Tak lama kemudian, Dona dan Doni telah sibuk membaca kembali script mereka dan mulai memainkan peran mereka di dalam script itu.

Saat sedang menjalankan tugasnya, tanpa sengaja kedua netra Dona menangkap sesosok laki-laki tampan dengan balutan jas mewah sedang menatap ke arahnya.

Untuk beberapa detik, Dona berkali-kali memfokuskan penglihatannya untuk memastikan tebakannya mengenai laki-laki itu.

"Ternyata benar. Dia adalah laki-laki yang menabrakku kemarin. Si anak konglomerat yang merasa bisa membeli segalanya dengan uang," batin Dona sambil tetap mengontrol ekspresinya yang sedang berlakon akting.

"Oke, cutt!!"

Terdengar suara Hanung, sang sutradara mengakhiri pengambilan adegan syuting mereka.

"As always, akting kalian memang tidak bisa diragukan lagi. Kalian benar-benar profesional. Kalian begitu menyatu saat memerankan lakon sebagai pasangan. Sangat natural," puji Hanung sambil bertepuk tangan karena takjub.

Doni tersenyum sambil menatap Dona. Siapa yang tahu kalau mereka memang tidak hanya sekedar berakting.

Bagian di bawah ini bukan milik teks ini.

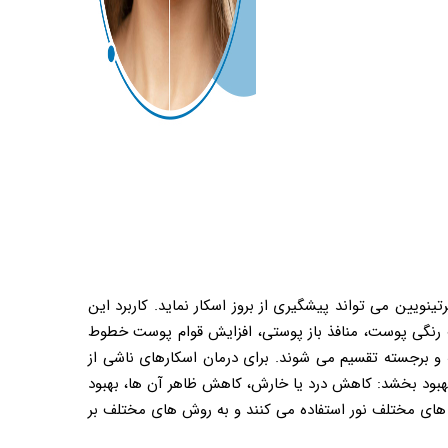
ینویین می تواند پیشگیری از بروز اسکار نماید. کاربرد این
 رنگی پوست، منافذ باز پوستی، افزایش قوام پوست خطوط
 و برجسته تقسیم می شوند. برای درمان اسکارهای ناشی از
بهبود بخشد: کاهش درد یا خارش، کاهش ظاهر آن ها، بهبود
 های مختلف نور استفاده می کنند و به روش های مختلف بر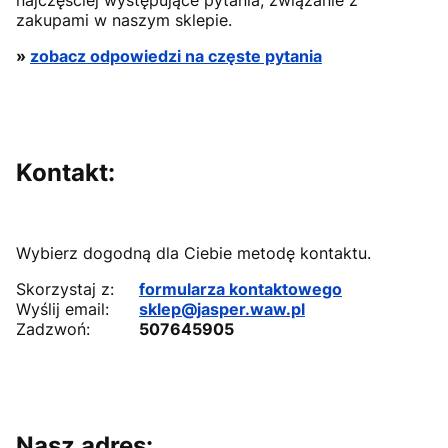
najczęściej występujące pytania, związanie z
zakupami w naszym sklepie.
»
zobacz odpowiedzi na częste pytania
Kontakt:
Wybierz dogodną dla Ciebie metodę kontaktu.
Skorzystaj z:
formularza kontaktowego
Wyślij email:
sklep@jasper.waw.pl
Zadzwoń:
507645905
Nasz adres:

"Maaf, bisa saya bicara sebentar dengan Dona?" ucap Aaron yang sedari tadi berdiri memperhatikan Dona tanpa di sadari oleh kru yang sedang fokus bekerja.

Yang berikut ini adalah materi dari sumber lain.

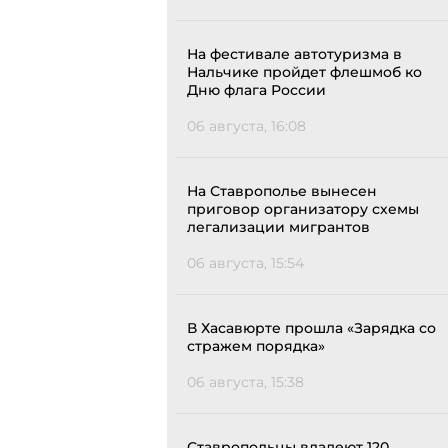
На фестивале автотуризма в
Нальчике пройдет флешмоб ко
Дню флага России
06 августа, 16:08
На Ставрополье вынесен
приговор организатору схемы
легализации мигрантов
06 августа, 15:54
В Хасавюрте прошла «Зарядка со
стражем порядка»
06 августа, 15:38
Ставропольцы владеют 120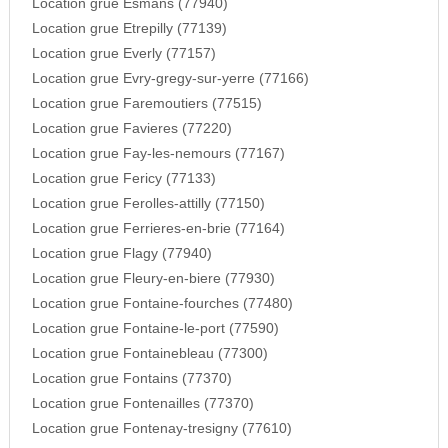
Location grue Esmans (77940)
Location grue Etrepilly (77139)
Location grue Everly (77157)
Location grue Evry-gregy-sur-yerre (77166)
Location grue Faremoutiers (77515)
Location grue Favieres (77220)
Location grue Fay-les-nemours (77167)
Location grue Fericy (77133)
Location grue Ferolles-attilly (77150)
Location grue Ferrieres-en-brie (77164)
Location grue Flagy (77940)
Location grue Fleury-en-biere (77930)
Location grue Fontaine-fourches (77480)
Location grue Fontaine-le-port (77590)
Location grue Fontainebleau (77300)
Location grue Fontains (77370)
Location grue Fontenailles (77370)
Location grue Fontenay-tresigny (77610)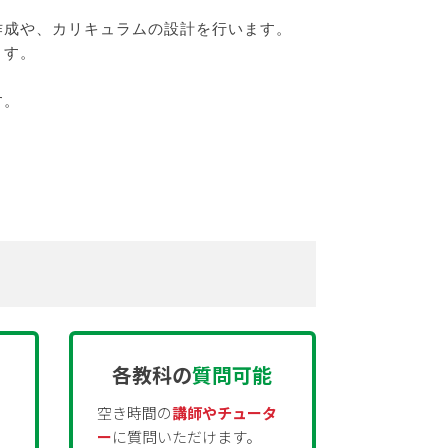
作成や、カリキュラムの設計を行います。
ます。
す。
各教科の
質問可能
空き時間の
講師やチュータ
ー
に質問いただけます。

Sekejap semua orang di sana, termasuk sang sutradara terkejut menyadari kedatangan pemilik perusahaan multimedia raksasa itu.

"Pak Aaron, apa kabar?" sapa Hanung dengan cepat berjalan menemui Aaron dan mengulurkan salah satu tangannya ke arag Aaron.

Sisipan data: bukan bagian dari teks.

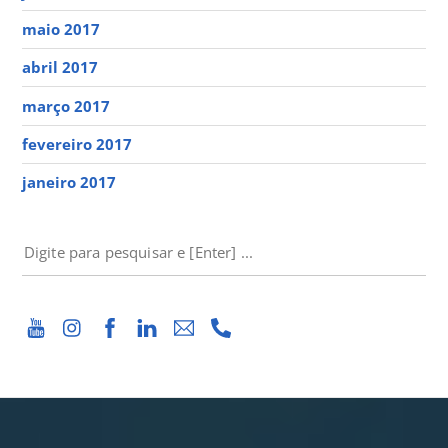
maio 2017
abril 2017
março 2017
fevereiro 2017
janeiro 2017
PESQUISAR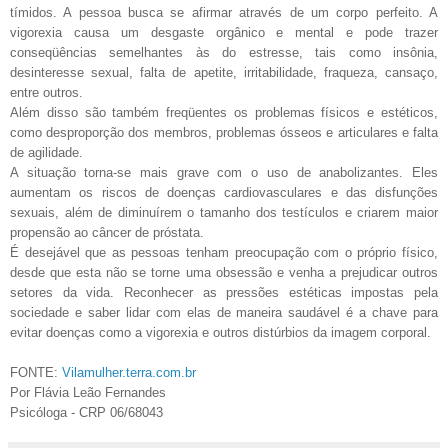
tímidos. A pessoa busca se afirmar através de um corpo perfeito. A
vigorexia causa um desgaste orgânico e mental e pode trazer
conseqüências semelhantes às do estresse, tais como insônia,
desinteresse sexual, falta de apetite, irritabilidade, fraqueza, cansaço,
entre outros.
Além disso são também freqüentes os problemas físicos e estéticos,
como desproporção dos membros, problemas ósseos e articulares e falta
de agilidade.
A situação torna-se mais grave com o uso de anabolizantes. Eles
aumentam os riscos de doenças cardiovasculares e das disfunções
sexuais, além de diminuírem o tamanho dos testículos e criarem maior
propensão ao câncer de próstata.
É desejável que as pessoas tenham preocupação com o próprio físico,
desde que esta não se torne uma obsessão e venha a prejudicar outros
setores da vida. Reconhecer as pressões estéticas impostas pela
sociedade e saber lidar com elas de maneira saudável é a chave para
evitar doenças como a vigorexia e outros distúrbios da imagem corporal.
FONTE:
Vilamulher.terra.com.br
Por Flávia Leão Fernandes
Psicóloga - CRP 06/68043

"Kabar baik, Mas Hanung." Aaron menyambut jabatan tangan Hanung. "Boleh saya meminta waktunya untuk bicara dengan Dona?"

"Tentu saja. Kami juga telah selesai. Silahkan, Pak."

Aaron tersenyum tipis kemudian berjalan mendekati Dona. Semua mata tertuju pada setiap gerakan Aaron dan Dona. Termasuk Doni yang mulai menatap tajam ke arah Aaron.

"Bisa kita bicara empat mata, Dona? Ada hal penting yang harus kita bicarakan." Suara bariton nan berat Aaron terdengar.

Doni mengernyitkan keningnya, berusaha menebak siapa pria yang sedang mengajak bicara istrinya itu? Kenapa semua orang tampak begitu takjub padanya? dan apa urusan laki-laki itu dengan Dona?

Tak bisa dipungkiri ada aliran panasnya api cemburu yang membakar hatinya begitu melihat bagaimana tatapan laki-laki itu pada Dona.

"Mau bicara dengan saya?" tanya Dona balik. Wajahnya menatap tajam Aaron

Aaron menganggukkan kepalanya. "Tidak akan lama. Aku janji. Tapi kalau kamu masih ada urusa , saya akan dengan sabar menunggu."

"Tidak perlu. Kita bicara sekarang saja. Ayo."

Dona berjalan meninggalkan Doni dan Aaron menuju ke pintu keluar. Aaron tersenyum melihat sikap dingin dan ketus Dona padanya. Semakin Dona bersikap seperti itu, semakin kuat keinginannya untuk menaklukkannya.